Thursday, May 01, 2014

Mind Numbing

Here is complex bankruptcy story, as detailed by Bloomberg.  The Gherkin tower (the building shaped like a football) in London became the highest profile London property bankruptcy since Canary Wharf in 1992.  It looks like the borrower's hedging backfired, causing its liabilities to increase:
Deloitte said in an April 24 statement that the defaults stemmed from the building’s complex, multi-currency capital structure. “Adverse interest rate and currency movements have caused the total senior liabilities secured by the property to increase materially,” the firm said.

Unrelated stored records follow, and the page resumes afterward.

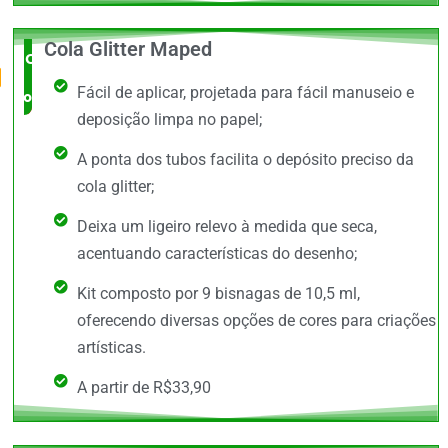
Cola Glitter Maped
O Mais
Fácil de aplicar, projetada para fácil manuseio e
completo
deposição limpa no papel;
A ponta dos tubos facilita o depósito preciso da
cola glitter;
Deixa um ligeiro relevo à medida que seca,
acentuando características do desenho;
Kit composto por 9 bisnagas de 10,5 ml,
oferecendo diversas opções de cores para criações
artísticas.
A partir de R$33,90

Rate swaps allow borrowers to keep payments within a fixed range even if interest rates fluctuate more widely. When rates fall, customers might pay higher costs for the swap to keep payments within the agreed range.
The building, bought for 600 million pounds in 2007, was valued at 473 million to 520 million pounds in 2012.  I can't quite figure the debt, but think it's near 550 million pounds. 


reitspot said...

Any idea how these rate swaps work for the borrower? "When rates fall ... might pay higher costs ... to keep payments within the agreed range"? Fine, but how did that "increase senior liabilities"? It seems like if you're just keeping payments within a range, then nothing would have "increased" necessarily ... it just stayed high despite a drop in rates.

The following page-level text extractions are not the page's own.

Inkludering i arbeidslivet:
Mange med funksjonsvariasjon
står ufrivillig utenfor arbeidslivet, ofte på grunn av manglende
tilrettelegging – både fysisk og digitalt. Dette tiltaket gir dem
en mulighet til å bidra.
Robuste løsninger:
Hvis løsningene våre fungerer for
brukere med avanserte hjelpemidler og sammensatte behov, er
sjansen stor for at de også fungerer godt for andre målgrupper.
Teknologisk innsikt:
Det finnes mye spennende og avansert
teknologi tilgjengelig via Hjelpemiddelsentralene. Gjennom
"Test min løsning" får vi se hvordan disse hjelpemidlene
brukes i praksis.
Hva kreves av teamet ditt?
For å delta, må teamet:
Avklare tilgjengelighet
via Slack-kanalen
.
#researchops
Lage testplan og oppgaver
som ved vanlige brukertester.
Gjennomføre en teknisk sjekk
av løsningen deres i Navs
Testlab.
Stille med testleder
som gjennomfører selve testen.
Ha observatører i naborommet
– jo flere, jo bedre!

I was curious, so I grabbed a term sheet just now from Credit Suisse for a possible $15m swap agreement related to a floating rate mortgage on one of our buildings, and I have NO idea how this works. Something to do with payoff = index rate minus strike, and there's a cap rate/strike that varies based on termination date ...

Rational Realist said...

I don't fully know how the swaps work, and unfortunately I don't think many borrowers buying this protection do either. Bankers sure know how they work.